Shuttleworth never said “developers prefer snaps”, he didn’t even use the word. He said there is an enormous amount of applications published to the store so developers and users clearly like it. Did you see the actual video?
As to the security element it was about the general story and this matches my experience. I was using obsolete, unmaintained and unpatched versions of Thunderbird for quite some time as per Thunderbird 60 crashes on startup. · Issue #46 · flathub/org.mozilla.Thunderbird · GitHub and Thunderbird still installs cleanly and appears on flathub.org even though it is EOL · Issue #57 · flathub/org.mozilla.Thunderbird · GitHub. Thunderbird carries all my mail accounts and 20 years worth of personal data, and I would argue desktop confinement is worthless if these basics aren’t even covered. And it was nobody’s problem to solve.
When upstream does not accept patches that are otherwise open source and available for distributions, it have always been the distributions that need to solve this when they want to include it, as they also have to do with something like anbox, zfs or even the nvidia driver. How is that relevant wrt the the architecture of the solution? This is just how linux works.

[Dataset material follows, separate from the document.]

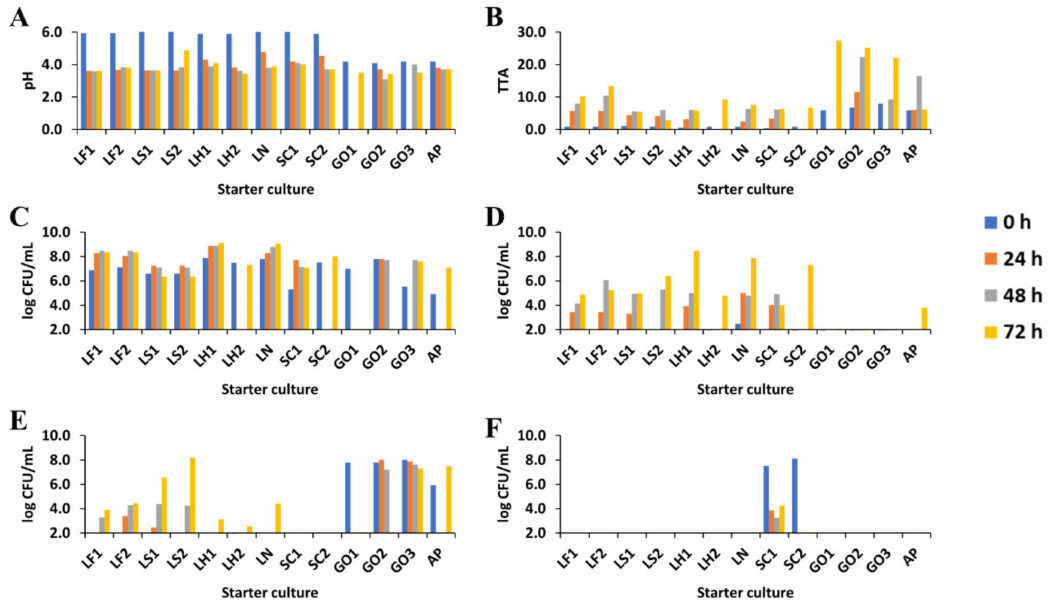
Figure 1. Evolution of pH ( A ), total titratable acidity (TTA) ( B ), and viable counts ( C – F ) of presumptive lactic acid bacteria ( C ), yeasts ( D ), acetic acid bacteria ( E ), and coagulase-negative staphylococci ( F ) during starter culture-initiated sourdough productions. The indication of the starter culture strains is as in Table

Loads of great news this week, thanks @MichaelTunnell - I think the most exciting has to be the new releases of Ubuntu and KDE Gear, though I’m wondering if Canonical aren’t painting themselves into a bit of a corner with Snaps, like they did with Unity/Mir in the past. I’m sure Snaps are here to stay for server applications, but for ordinary desktop users, flatpak seems to be edging ahead in popularity, or so it seems to me.